PROBLEM: Please copy, exactly as they appear below, the lines from the one containing "Ugrás az értékeléshez" through the one containing "örvényformájával és rétegzett textúrájával".

SUPPLIED RECORDS:
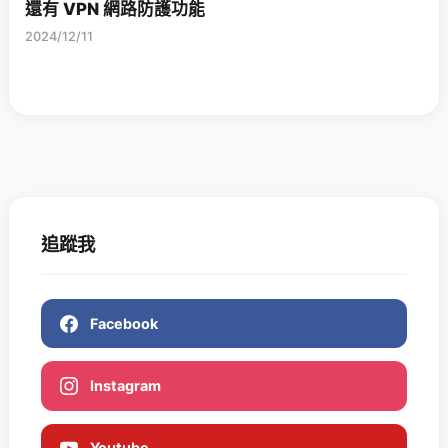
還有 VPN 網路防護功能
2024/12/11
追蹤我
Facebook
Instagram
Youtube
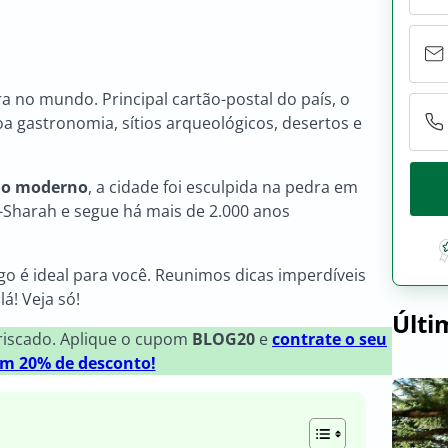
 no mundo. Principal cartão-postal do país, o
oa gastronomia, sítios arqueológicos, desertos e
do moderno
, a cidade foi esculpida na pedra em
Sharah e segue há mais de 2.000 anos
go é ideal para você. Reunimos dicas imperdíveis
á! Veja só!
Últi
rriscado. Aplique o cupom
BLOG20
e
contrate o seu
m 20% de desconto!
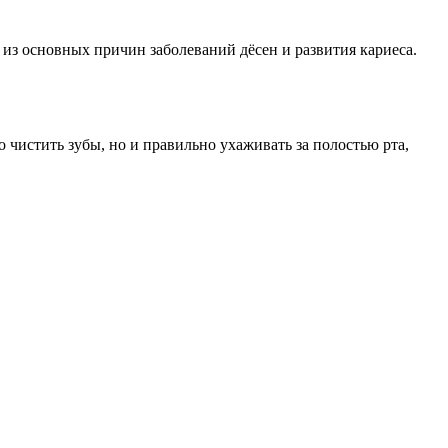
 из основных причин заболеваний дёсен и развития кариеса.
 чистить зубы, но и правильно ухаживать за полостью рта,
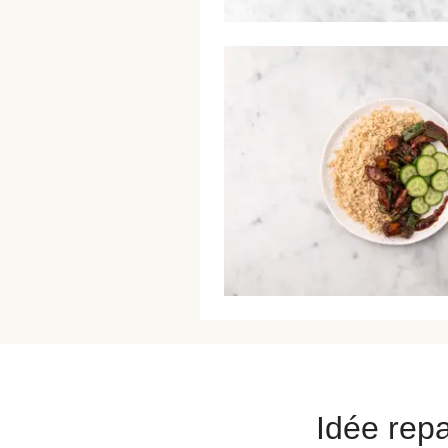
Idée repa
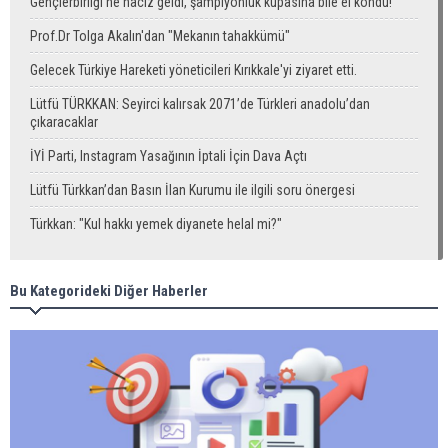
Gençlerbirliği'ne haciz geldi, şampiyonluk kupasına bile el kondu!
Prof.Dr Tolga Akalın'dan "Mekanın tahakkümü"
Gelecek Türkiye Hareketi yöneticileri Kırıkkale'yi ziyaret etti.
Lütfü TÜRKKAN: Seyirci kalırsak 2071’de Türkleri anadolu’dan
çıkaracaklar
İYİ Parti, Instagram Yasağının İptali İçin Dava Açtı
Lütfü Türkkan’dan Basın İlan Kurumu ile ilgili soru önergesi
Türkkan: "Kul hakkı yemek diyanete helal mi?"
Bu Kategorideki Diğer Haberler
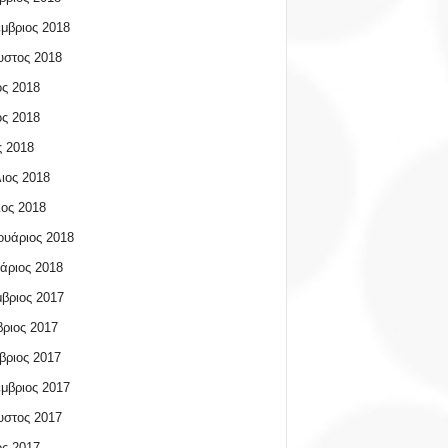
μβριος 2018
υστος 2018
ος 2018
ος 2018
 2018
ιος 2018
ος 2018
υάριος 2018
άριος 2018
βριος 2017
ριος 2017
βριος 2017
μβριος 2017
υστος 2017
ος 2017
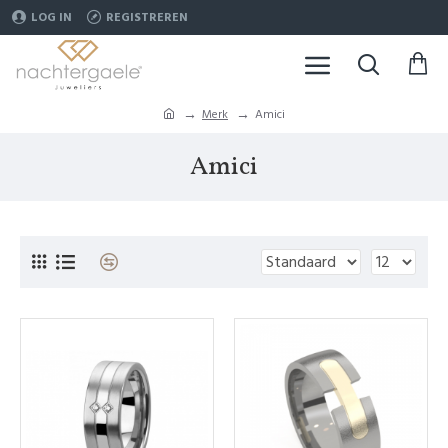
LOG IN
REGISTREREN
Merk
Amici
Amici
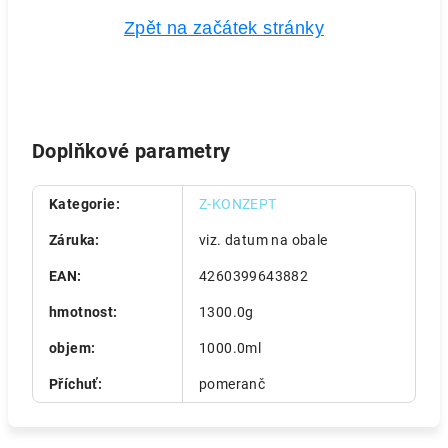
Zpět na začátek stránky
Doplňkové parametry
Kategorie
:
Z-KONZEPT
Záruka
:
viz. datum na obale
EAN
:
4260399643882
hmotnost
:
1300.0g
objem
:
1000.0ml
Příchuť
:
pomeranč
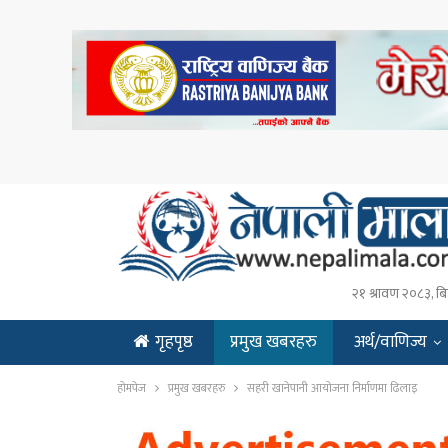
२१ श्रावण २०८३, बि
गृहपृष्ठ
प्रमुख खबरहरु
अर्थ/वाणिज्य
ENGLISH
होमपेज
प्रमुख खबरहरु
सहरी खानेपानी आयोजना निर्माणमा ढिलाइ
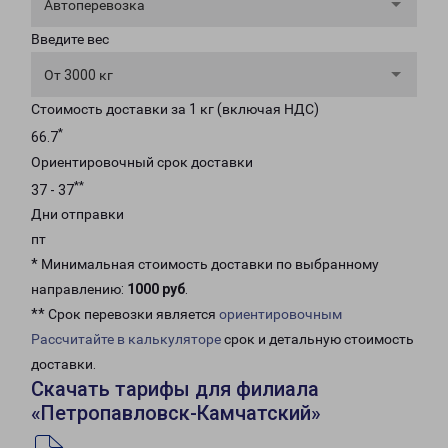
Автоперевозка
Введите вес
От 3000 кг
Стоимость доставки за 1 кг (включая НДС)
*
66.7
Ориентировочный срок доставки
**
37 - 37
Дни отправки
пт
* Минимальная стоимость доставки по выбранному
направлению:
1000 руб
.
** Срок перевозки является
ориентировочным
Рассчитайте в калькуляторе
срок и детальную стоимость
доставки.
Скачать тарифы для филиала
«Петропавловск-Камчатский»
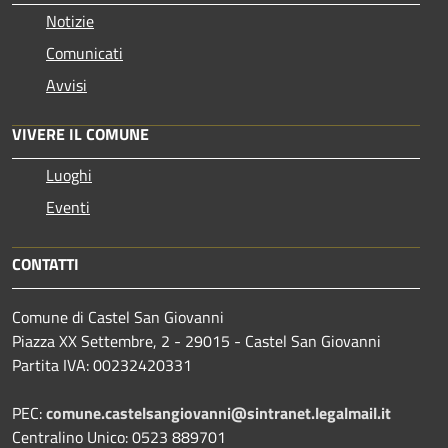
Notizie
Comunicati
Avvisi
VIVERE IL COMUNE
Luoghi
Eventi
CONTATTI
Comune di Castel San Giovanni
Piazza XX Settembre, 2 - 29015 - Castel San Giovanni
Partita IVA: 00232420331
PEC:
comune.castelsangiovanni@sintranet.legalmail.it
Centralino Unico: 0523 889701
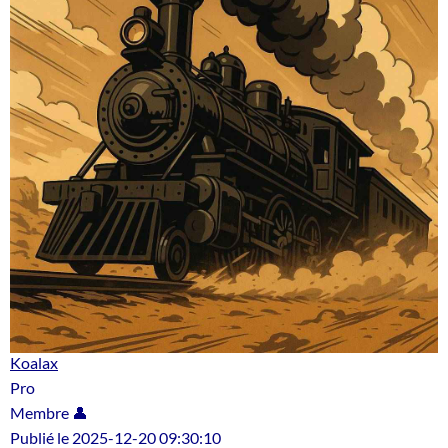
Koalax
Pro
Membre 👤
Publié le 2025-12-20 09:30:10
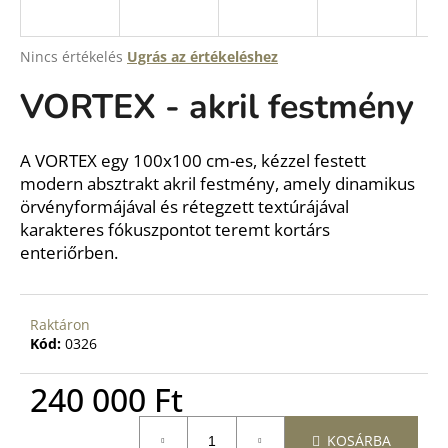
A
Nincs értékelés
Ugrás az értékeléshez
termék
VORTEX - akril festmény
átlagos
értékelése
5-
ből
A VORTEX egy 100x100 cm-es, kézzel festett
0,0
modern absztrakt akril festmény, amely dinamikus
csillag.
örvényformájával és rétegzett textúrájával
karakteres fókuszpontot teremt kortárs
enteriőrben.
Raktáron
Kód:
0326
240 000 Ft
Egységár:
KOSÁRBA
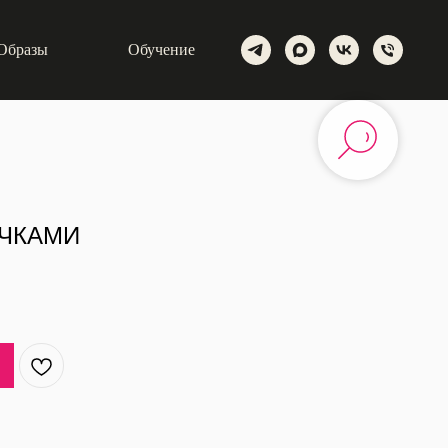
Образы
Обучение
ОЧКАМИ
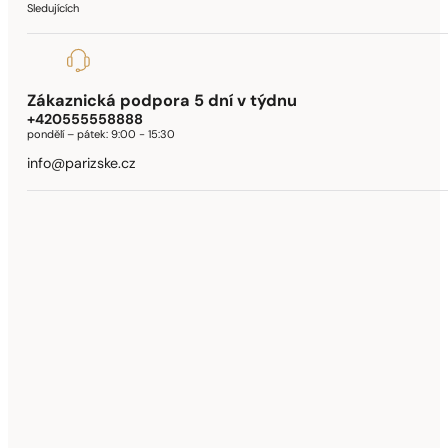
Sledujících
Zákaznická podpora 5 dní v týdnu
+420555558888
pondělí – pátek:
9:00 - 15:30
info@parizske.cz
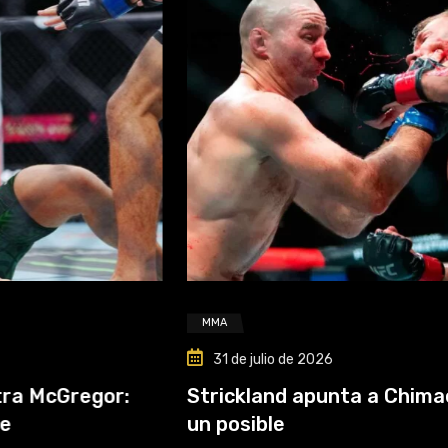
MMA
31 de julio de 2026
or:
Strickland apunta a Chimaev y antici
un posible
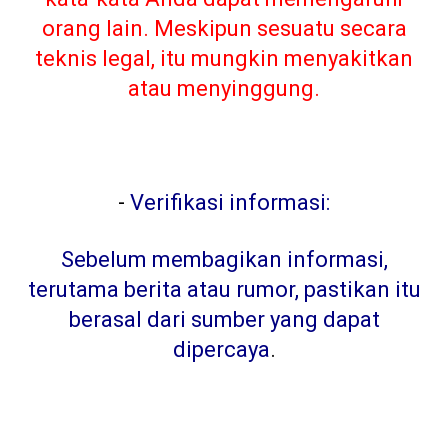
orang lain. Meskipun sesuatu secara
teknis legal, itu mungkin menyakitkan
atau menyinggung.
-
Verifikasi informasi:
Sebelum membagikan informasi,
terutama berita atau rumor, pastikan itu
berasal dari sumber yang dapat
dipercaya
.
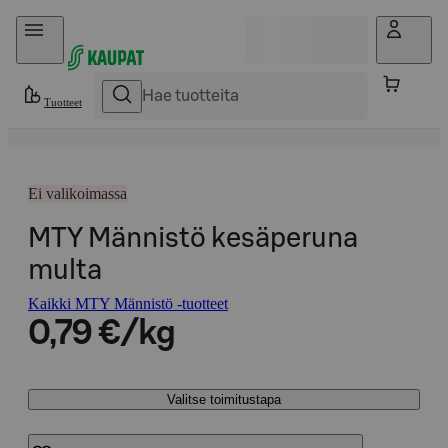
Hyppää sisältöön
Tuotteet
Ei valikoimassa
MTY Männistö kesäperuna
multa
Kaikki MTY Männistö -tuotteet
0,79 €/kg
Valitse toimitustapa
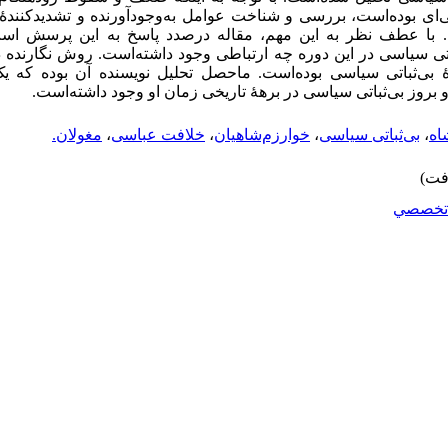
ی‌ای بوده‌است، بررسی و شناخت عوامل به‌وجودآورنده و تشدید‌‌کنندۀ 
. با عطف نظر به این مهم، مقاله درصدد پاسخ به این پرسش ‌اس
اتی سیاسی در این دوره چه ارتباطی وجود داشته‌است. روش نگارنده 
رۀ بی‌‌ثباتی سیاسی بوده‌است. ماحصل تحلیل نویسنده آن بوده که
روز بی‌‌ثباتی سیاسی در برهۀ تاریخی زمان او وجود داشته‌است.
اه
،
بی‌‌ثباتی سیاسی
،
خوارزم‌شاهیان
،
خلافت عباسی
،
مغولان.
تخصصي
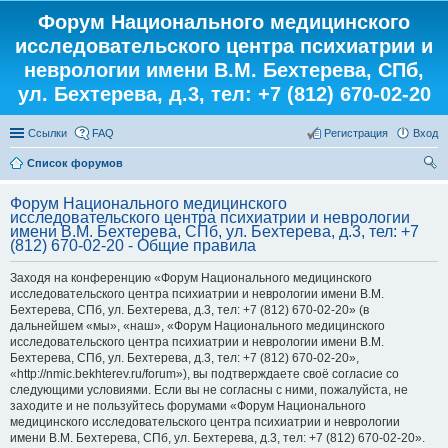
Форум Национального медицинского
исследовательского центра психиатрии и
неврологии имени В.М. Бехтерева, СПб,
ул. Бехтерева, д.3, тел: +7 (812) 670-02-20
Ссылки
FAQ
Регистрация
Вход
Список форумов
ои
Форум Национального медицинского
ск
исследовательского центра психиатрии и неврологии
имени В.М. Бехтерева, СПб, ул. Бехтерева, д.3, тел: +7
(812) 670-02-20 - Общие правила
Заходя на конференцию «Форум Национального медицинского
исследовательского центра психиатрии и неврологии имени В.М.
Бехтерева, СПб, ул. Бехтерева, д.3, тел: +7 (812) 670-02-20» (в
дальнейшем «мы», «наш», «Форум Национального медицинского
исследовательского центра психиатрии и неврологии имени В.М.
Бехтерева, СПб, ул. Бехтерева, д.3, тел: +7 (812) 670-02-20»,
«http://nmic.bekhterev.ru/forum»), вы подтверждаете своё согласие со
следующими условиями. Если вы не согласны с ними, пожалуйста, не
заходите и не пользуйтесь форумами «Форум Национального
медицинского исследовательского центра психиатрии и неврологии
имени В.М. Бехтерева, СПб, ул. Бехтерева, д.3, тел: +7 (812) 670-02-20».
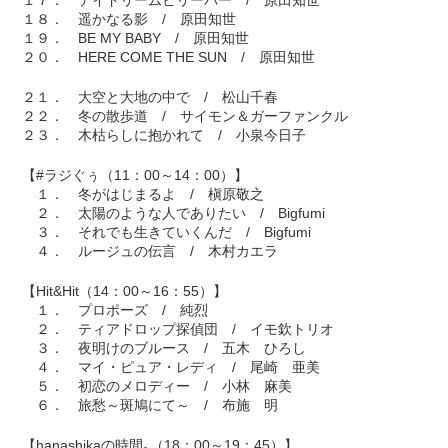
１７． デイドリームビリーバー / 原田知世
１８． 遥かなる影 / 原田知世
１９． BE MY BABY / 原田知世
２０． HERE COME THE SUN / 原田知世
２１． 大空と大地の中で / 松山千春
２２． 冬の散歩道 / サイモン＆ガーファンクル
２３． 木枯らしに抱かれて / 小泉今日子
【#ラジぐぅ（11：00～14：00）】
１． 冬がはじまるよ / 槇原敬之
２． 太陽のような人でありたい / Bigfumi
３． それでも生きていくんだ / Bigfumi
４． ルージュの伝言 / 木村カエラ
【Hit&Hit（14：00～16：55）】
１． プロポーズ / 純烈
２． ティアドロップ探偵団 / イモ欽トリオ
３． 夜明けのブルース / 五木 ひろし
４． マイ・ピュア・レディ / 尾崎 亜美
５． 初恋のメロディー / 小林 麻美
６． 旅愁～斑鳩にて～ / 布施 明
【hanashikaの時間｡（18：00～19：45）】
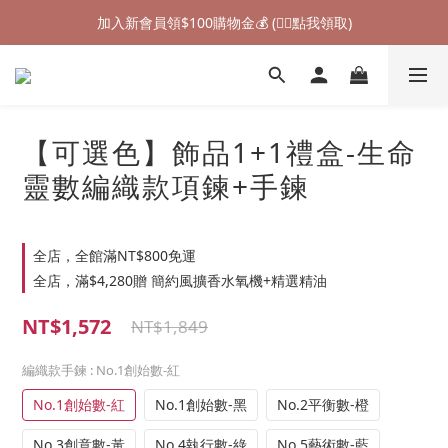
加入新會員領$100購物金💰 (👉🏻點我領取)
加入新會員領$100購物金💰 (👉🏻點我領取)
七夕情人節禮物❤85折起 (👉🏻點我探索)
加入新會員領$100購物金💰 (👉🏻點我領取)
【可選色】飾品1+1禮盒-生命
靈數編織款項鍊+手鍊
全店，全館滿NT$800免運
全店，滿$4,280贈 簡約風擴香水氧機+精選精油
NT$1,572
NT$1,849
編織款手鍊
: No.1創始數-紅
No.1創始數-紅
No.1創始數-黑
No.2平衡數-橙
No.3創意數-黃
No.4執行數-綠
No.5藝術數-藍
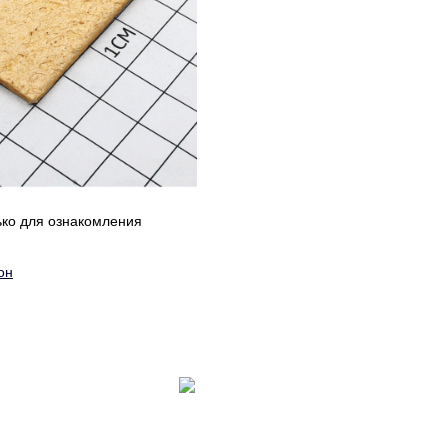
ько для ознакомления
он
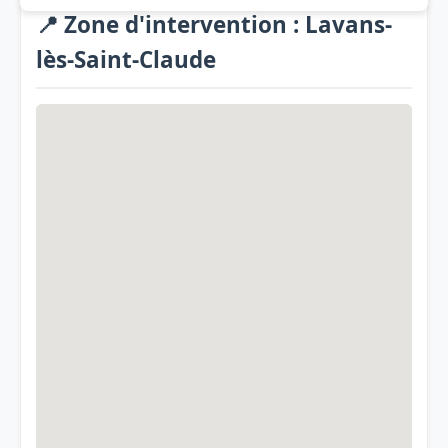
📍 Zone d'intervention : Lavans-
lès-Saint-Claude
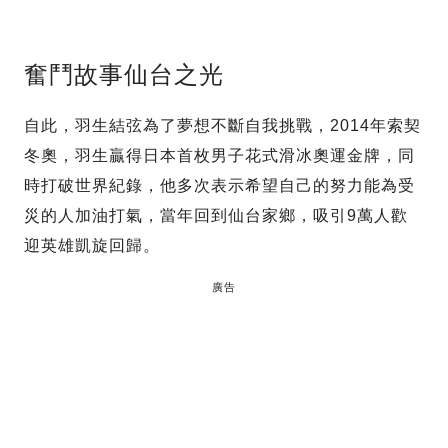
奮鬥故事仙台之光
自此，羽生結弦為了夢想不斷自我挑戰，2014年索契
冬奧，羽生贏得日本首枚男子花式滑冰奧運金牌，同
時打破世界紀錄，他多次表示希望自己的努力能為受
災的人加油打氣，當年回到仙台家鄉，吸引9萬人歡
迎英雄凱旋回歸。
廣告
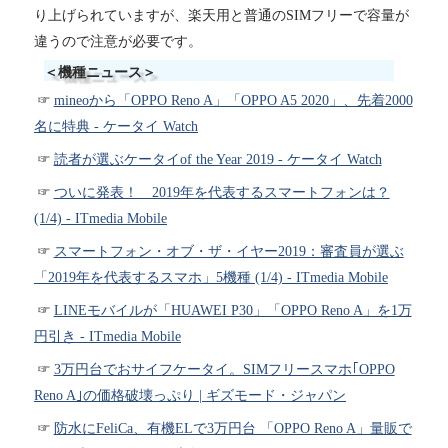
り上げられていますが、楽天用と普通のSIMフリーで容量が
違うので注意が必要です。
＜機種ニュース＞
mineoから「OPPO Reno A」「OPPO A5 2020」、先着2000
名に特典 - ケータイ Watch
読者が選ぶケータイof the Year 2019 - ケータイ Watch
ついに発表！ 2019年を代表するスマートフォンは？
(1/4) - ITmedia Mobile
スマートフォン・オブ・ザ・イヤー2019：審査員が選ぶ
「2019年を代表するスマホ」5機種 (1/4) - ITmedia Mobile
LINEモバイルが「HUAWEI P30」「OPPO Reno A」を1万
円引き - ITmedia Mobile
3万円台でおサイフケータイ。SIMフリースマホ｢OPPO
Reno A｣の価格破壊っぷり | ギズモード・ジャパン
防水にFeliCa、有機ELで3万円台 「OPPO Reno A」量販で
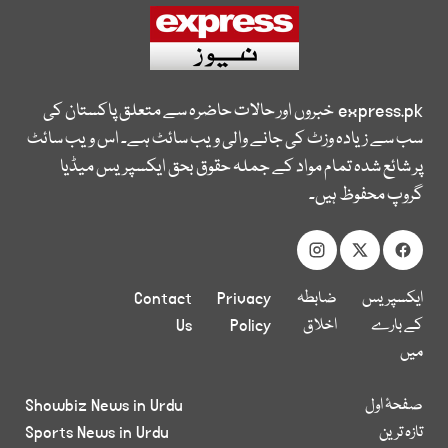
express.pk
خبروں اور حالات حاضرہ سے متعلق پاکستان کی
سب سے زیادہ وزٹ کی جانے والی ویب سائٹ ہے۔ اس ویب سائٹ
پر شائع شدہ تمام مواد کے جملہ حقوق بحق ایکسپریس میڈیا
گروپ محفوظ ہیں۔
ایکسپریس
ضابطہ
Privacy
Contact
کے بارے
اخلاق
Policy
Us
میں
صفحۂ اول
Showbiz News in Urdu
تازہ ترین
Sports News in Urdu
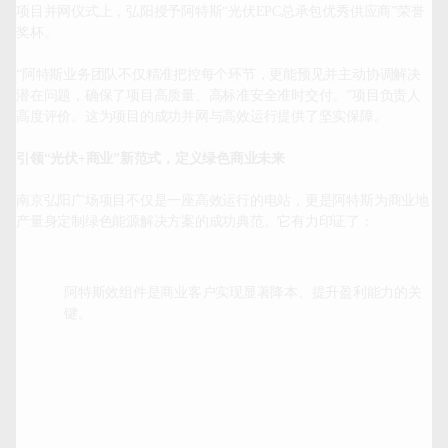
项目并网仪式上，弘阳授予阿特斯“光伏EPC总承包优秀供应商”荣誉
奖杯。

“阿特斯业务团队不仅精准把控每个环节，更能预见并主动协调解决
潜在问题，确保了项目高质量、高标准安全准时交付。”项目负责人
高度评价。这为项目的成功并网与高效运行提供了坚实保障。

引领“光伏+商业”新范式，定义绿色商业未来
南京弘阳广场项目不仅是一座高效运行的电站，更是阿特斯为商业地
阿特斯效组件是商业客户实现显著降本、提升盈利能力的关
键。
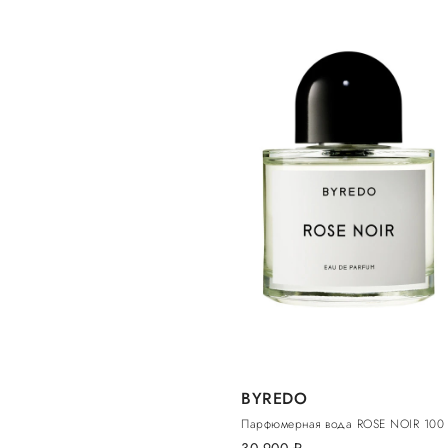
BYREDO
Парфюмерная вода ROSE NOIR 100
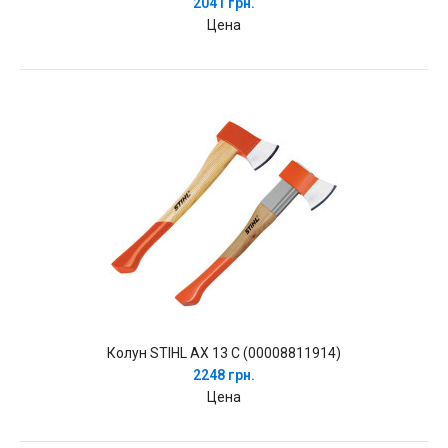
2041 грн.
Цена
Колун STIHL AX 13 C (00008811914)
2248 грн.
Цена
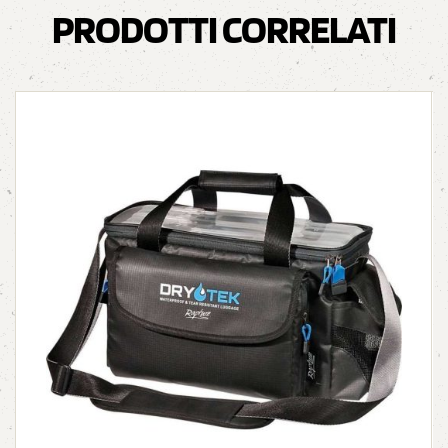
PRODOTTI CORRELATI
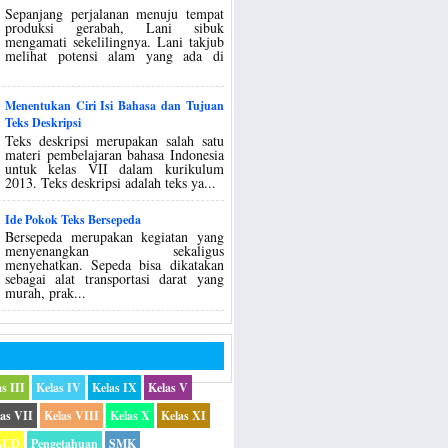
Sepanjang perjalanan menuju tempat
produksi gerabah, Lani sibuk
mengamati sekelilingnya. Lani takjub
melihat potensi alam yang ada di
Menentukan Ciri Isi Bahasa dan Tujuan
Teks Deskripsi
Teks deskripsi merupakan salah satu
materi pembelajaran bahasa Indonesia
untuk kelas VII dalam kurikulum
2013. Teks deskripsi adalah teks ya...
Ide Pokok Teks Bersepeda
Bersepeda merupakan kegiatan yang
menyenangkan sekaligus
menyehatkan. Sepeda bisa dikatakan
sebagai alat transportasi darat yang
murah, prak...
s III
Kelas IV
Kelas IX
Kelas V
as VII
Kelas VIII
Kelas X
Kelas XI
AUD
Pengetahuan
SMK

OUTPUT FOR THIS TASK:
Ugrás az értékeléshez
termék
VORTEX - akril festmény
átlagos
értékelése
5-
ből
A VORTEX egy 100x100 cm-es, kézzel festett
0,0
modern absztrakt akril festmény, amely dinamikus
csillag.
örvényformájával és rétegzett textúrájával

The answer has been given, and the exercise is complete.